子供を産めば産むほど、自分が置かれた環境から逃げ出しにくい構造もある。
「子供がいるほど女性は家庭に縛り付けられて経済的に苦しくなり、“子供が小さいうちに離婚するとかわいそうだ”と思ったり、“子供が怯えないように、夫に怒鳴られないようひっそり生きよう”とがまんします。子を産むほど負のスパイラルが生じて夫婦の支配関係がさらに強まります」(種部さん)
精神的な負担に加えて、望まない出産が女性の体に大きなダメージを与えることを忘れてはならない。
「出産を重ねると下腹部の肉がたるみ、胸が垂れ下がって肌がカサカサになり、産後ケアの時間が充分でないと尿漏れやヘルニア、腰痛に悩まされることもある。多産を強いる夫は、妻のケアをしないので病院に行くことができない妻も少なくありません」(清水さん)
一方、多産を望む夫はどんなタイプなのか。
「基本的に妻を支配せずにはいられないほど自信がない人。子供の頃から“男だったらしっかりしろ”と言われて育ち、他者よりも優位に立つことで自分の立場を維持してきたタイプです」(種部さん)

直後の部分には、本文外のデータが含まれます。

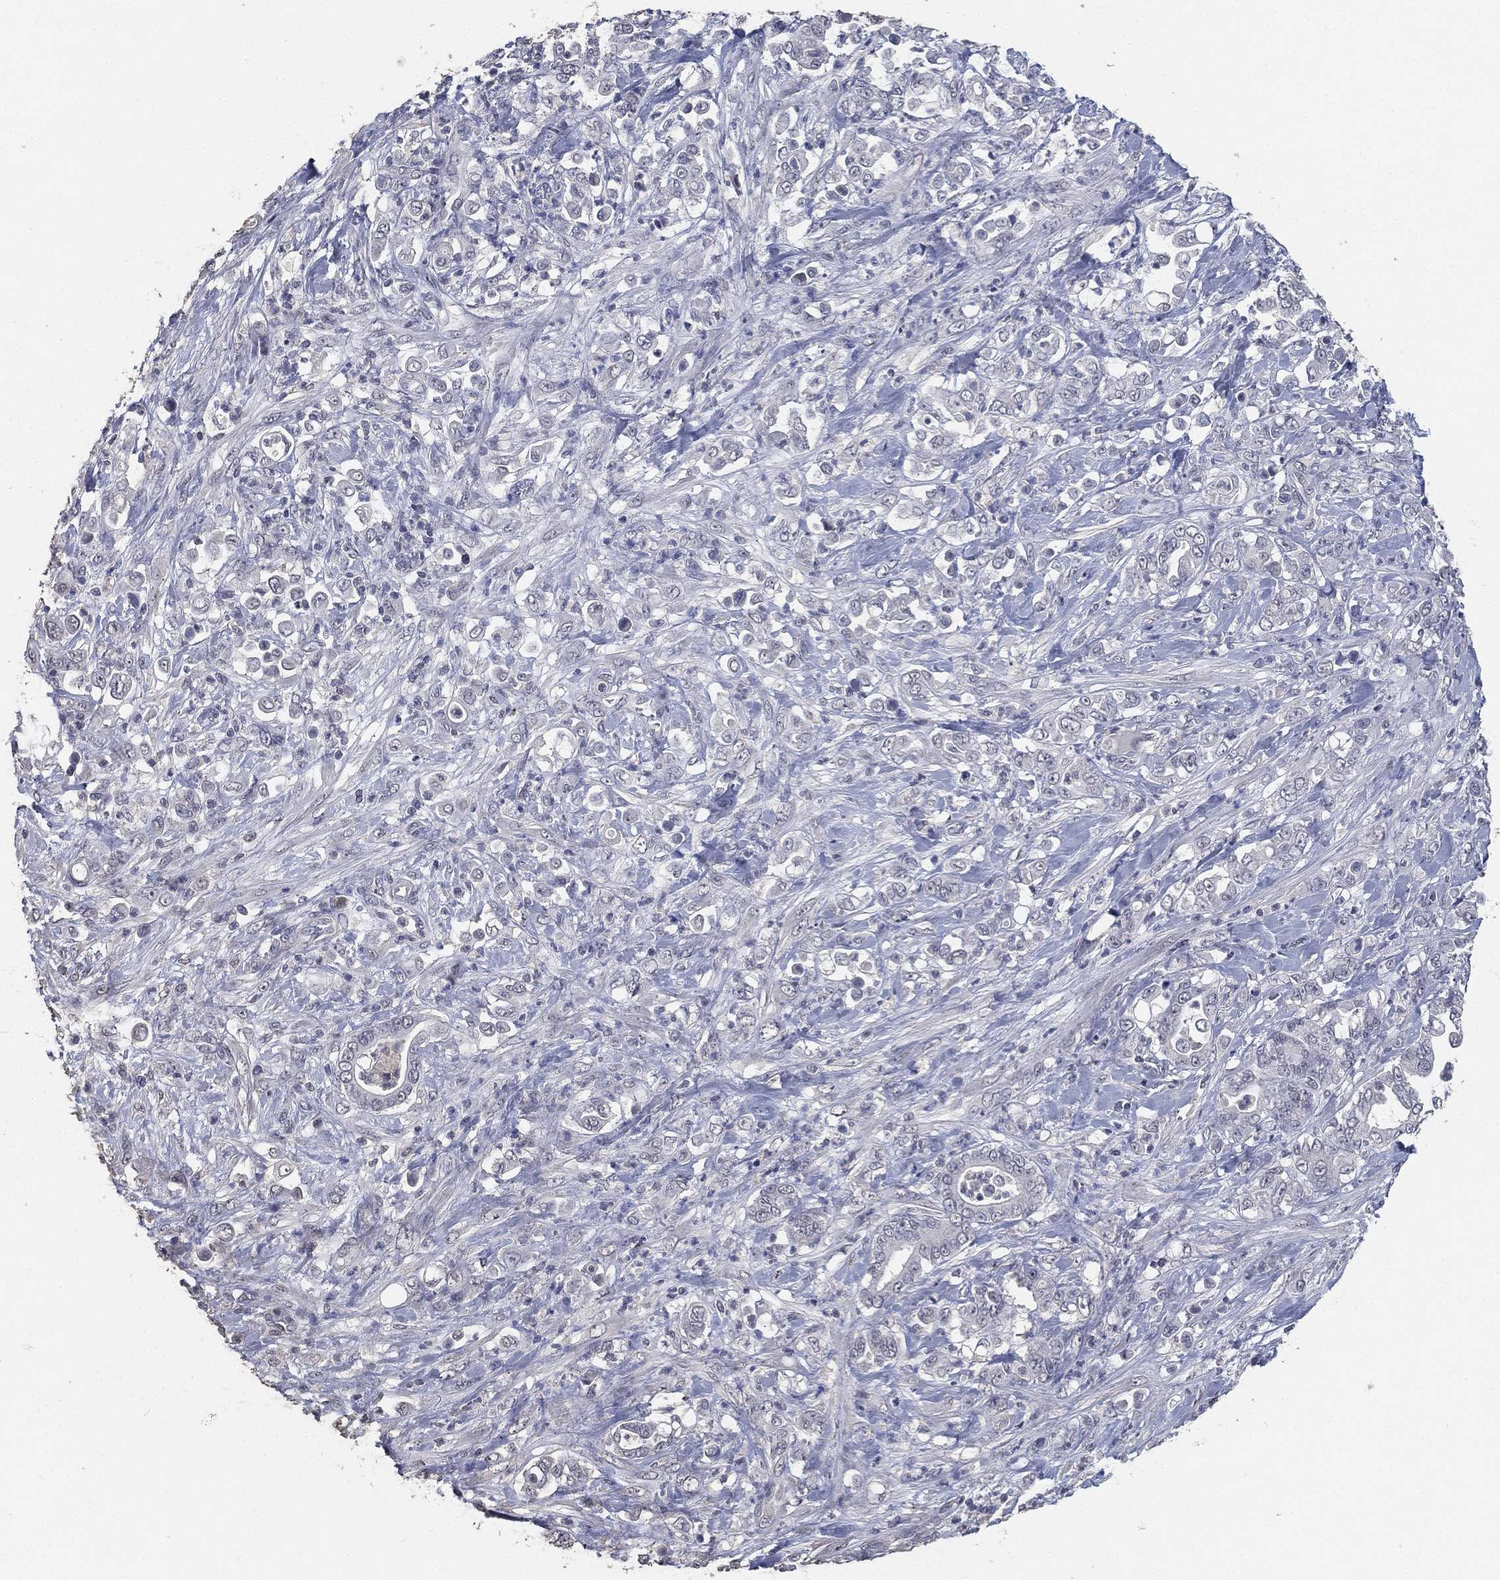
{"staining": {"intensity": "negative", "quantity": "none", "location": "none"}, "tissue": "stomach cancer", "cell_type": "Tumor cells", "image_type": "cancer", "snomed": [{"axis": "morphology", "description": "Adenocarcinoma, NOS"}, {"axis": "topography", "description": "Stomach"}], "caption": "High power microscopy micrograph of an immunohistochemistry photomicrograph of adenocarcinoma (stomach), revealing no significant expression in tumor cells.", "gene": "DSG1", "patient": {"sex": "female", "age": 79}}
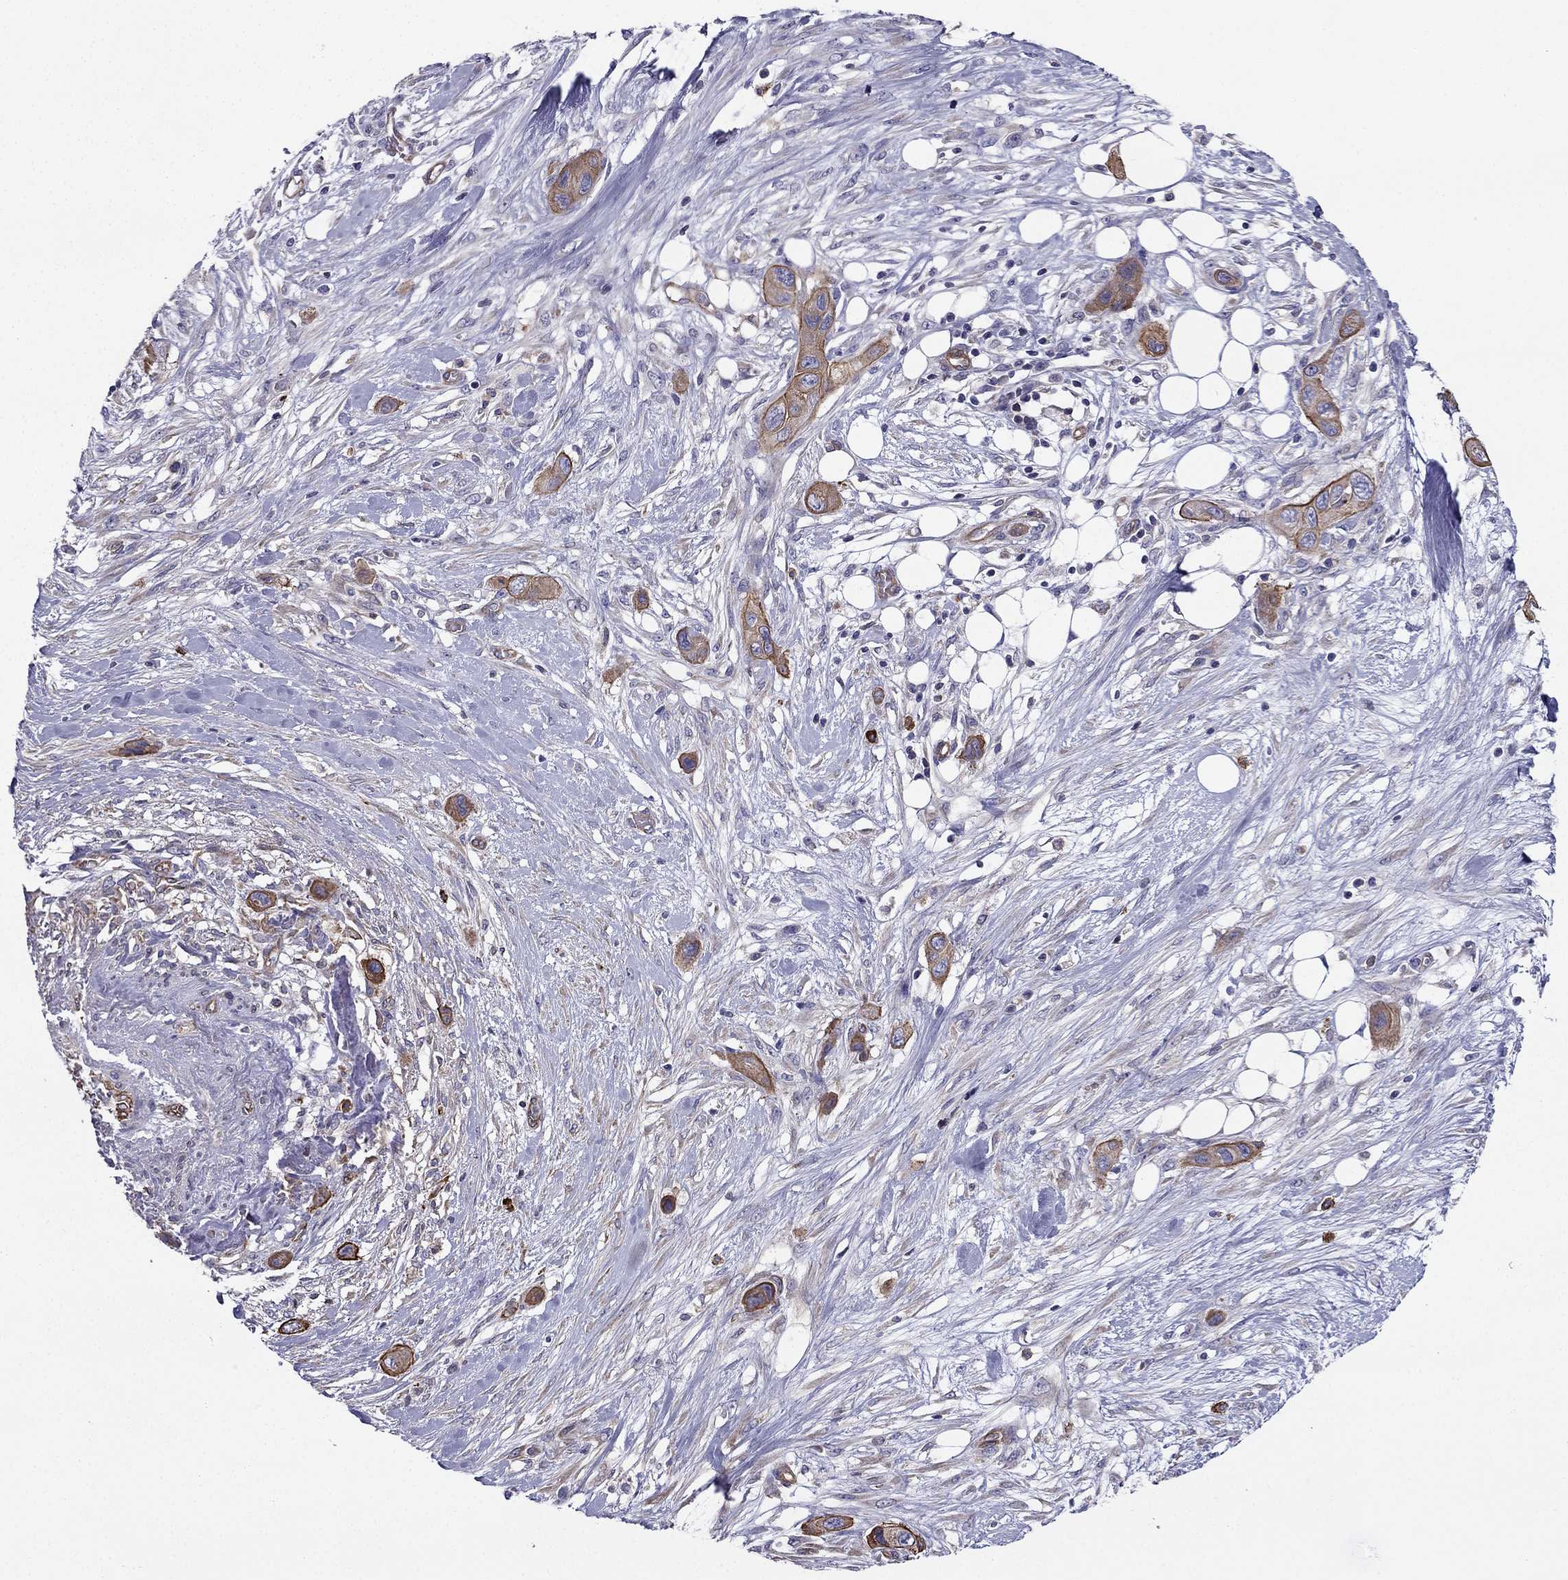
{"staining": {"intensity": "moderate", "quantity": "25%-75%", "location": "cytoplasmic/membranous"}, "tissue": "skin cancer", "cell_type": "Tumor cells", "image_type": "cancer", "snomed": [{"axis": "morphology", "description": "Squamous cell carcinoma, NOS"}, {"axis": "topography", "description": "Skin"}], "caption": "Immunohistochemistry histopathology image of squamous cell carcinoma (skin) stained for a protein (brown), which reveals medium levels of moderate cytoplasmic/membranous positivity in approximately 25%-75% of tumor cells.", "gene": "ENOX1", "patient": {"sex": "male", "age": 79}}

「男は仕事、女は家庭」という昔ながらの価値観を持つ男性も目立つ。『ヤングケアラーに気づき支援する メンタルサポート【N式ツール】の使い方』の著者で、臨床心理士の永山唯さんが語る。
「私が担当した事例では、家事や育児は妻が行うのが当然で、自分は男だから外で働くというタイプが多かった。家のことは何もやろうとせず、仕事帰りにちょっと家の買い物をしただけで“買ってきてやった感”をすごく出す感じです」
ある程度の社会的な地位を持つ夫も少なくない。種部さんの経験上、医師や弁護士、教師、警察官、僧侶、経営者などが性的DVに及ぶことが多いという。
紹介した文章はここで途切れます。